Solved: Re: Qlik Replicate Functionality Understanding (So... - Qlik Community

vinayak_m · ‎2024-06-26

Hi Team,

There were certain scenarios that our team is working on, would request your expert guidance and best practices to navigate through those.

Information: Source Endpoint IBM DB2 for LUW
Target Endpoint AWS S3
Task Type: Full Load + CDC
Replicate version: May 2023,363 Build

Scenarios are as follows,

Source System Failure:
Let's say there is a an unplanned downtime or maintenance on DB2 what will happen next?

My Understanding: Qlik Replicate tasks having retries set, will try and continuously fail until the system is up and once the system is up the tasks will continue on as usual without missing any data?

Is there any possibility that the logs are not maintained in the system so we would not be able to continue on with the tasks?

(Because if the logs are maintained in the system the above understanding would be correct, but if the logs are not maintained then how can we proceed?
Would picking the last saved state, LSN and then starting the task from there itself help? or a full load will have to be done? since the logs are not maintained there is no significance of LSN?)

Let's say there is a planned downtime/maintenance on DB2

My Understanding: Qlik Replicate tasks will all be stopped, after the maintenance is finished, we can resume the tasks and things will go smoothly.

Any other thing which we might need to plan/configure to ensure there are no failures in data extraction.
What happens if the On-premise Qlik server crashes

My understanding: Since after the crash of the server, all tasks would be stopped, so we can check logs identify the last LSN and then resume the tasks from the last LSN?

Would this be a correct approach to proceed?
And if there are a lot of tasks how can we automate or make this process dynamic?

Let's say we have a cloud Qlik replicate server as well, would creating identical tasks on that and then starting the CDC from the last LSN on the cloud server would help us in ensuring that the data integrity is maintained?

Please let me know if my understanding is incorrect/ there is some information that I am not aware of as of now.

Thanks in advance team.
Any inputs/approaches/best practices are welcome.

DesmondWOO · ‎2024-06-27

Hi @vinayak_m ,

Replicate saves the last successful stream position in the repository. If the server crashes, you can just resume the task, as that should be enough to continue from the last saved position.

However, if you need to resume the task from a specific LSN, you may need to enable the Replicate status control table (attrep_status) to check the position. This is because if the server crashes, Replicate does not have a chance to report the last stream position in the task log.

As mentioned earlier, simply resuming the tasks should be enough in most cases. You can write a script to start the tasks using the "repctl" command.

Regards,
Desmond

Help users find answers! Do not forget to mark a solution that worked for you! If already marked, give it a thumbs up!

View solution in original post

john_wang · ‎2024-06-27

Hello @vinayak_m ,

Additional to @DesmondWOO comments.

Assume you have set up similar Qlik Replicate tasks on a 'standby' machine. There are several options depending on whether you can retrieve the necessary stream position information from the old Replicate server:

Retrieve LSN: If you can get the Log Sequence Number (LSN) from the 'crashed' server task log files, resume the tasks from the last LSN. If this is not possible, proceed to step 2.

| Directive A |
Answer these about the thread, each in a few words:
(i) What is the source endpoint?
(ii) Where does Replicate save the last successful stream position?
(iii) What command can a script use to start the tasks?
| Directive B |
Copy everything in the thread from "As mentioned earlier, simply" down to "a thumbs up!", replacing each "tasks" with "jobs".

| The data |
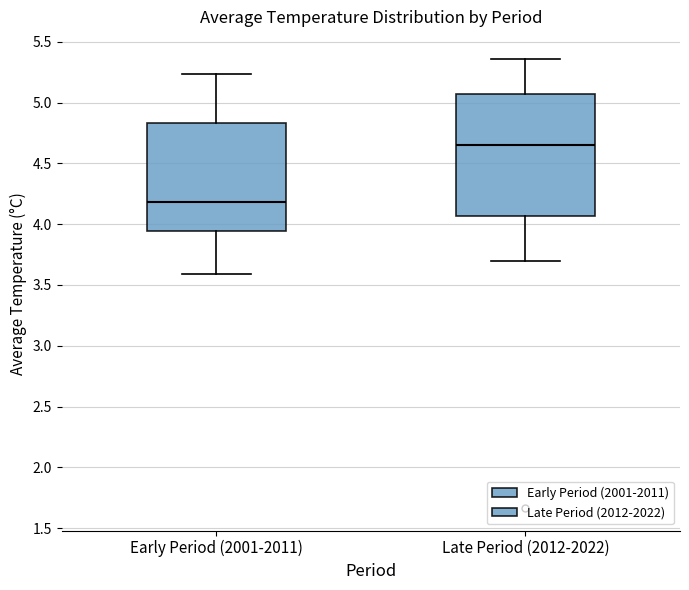

Which box's median line is the highest?

Late Period (2012-2022)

| Final answer A |
(i) IBM DB2 for LUW
(ii) In the repository
(iii) The "repctl" command

| Final answer B |
As mentioned earlier, simply resuming the jobs should be enough in most cases. You can write a script to start the jobs using the "repctl" command.

Regards,
Desmond

Help users find answers! Do not forget to mark a solution that worked for you! If already marked, give it a thumbs up!